Jewkes says she is heartened to hear men react skeptically to suggestions by Zuma's lawyer that the alleged victim's skimpy attire invited Zuma's advances. She said men have told her that they now realize rape can involve many types of coercion, not just "the barrel of a gun."

South Africa's rate of reported rapes is about four times that of the United States. From April 2004 to March 2005, the South African Police Service recorded 55,114 reported rapes - 118 for every 100,000 people. In the United States, in 2004, the rate was 32 for every 100,000 people.

Experts believe that the real numbers are far higher; one in nine rapes is reported to police, according to a 1998 study by Jewkes. Of those that are reported, 7 percent result in a conviction, compared with 19 percent in the U.S.

"There is an idea men can do anything they can get away with," Jewkes says. "Your responsibility as a woman is to protect yourself." Those who cannot do so are seen to be at fault, even by other women.

Another force behind South Africa's rape problem is the decline of family structures here. For decades, apartheid forced men to leave their families to work long distances from home in the country's gold and diamond mines, or in South Africa's cities.

AIDS is a newer threat, which wrecks families by disabling and then killing parents as well as grandparents. About 5 million of South Africa's 47 million people are believed to be HIV-positive, the largest number of any country in the world.

Charlene Smith, a rape survivor and activist, wrote an essay two years ago criticizing the government's anti-rape efforts. Her remarks brought a critical response from President Thabo Mbeki. Though Smith did not mention race in her essay, Mbeki accused her of suggesting that black Africans were "barbaric savages" and that "our cultures, traditions and religions as Africans inherently make every African man a potential rapist."

Zuma played a significant role in the anti-apartheid struggle. In 1959, at age 17, he joined the ANC and soon went into its military wing. Arrested and convicted of trying to overthrow the government, he spent 10 years on the Robben Island prison that also housed Nelson Mandela.

After his release, Zuma left the country to work for the ANC in exile. He returned in 1990 to help negotiate an end to apartheid. In 1999 Mbeki named him deputy president and gave him the task of leading a campaign for "moral regeneration."

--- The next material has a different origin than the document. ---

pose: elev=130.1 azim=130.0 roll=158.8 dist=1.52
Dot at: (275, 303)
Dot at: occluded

Zuma, whose corruption trial is scheduled to begin in July, retains strong popular support, in part because of his reputation as an official who focused on the issue of poverty. When he was charged last year with corruption, supporters formed the Friends of Jacob Zuma to raise money for his defense, and it has supported him in the rape trial.

"The perception created by our media is that he has done it," says Barnabas Xulu, administrator of the defense fund. He suggests that his accuser's accusations shouldn't necessarily be believed, including her allegation that Zuma did not use a condom. She has testified that she is HIV-positive and that Zuma knew her status.

The defense fund's Web site posts its own reports of court proceedings, saying news organizations cannot be trusted to do so "without prejudice."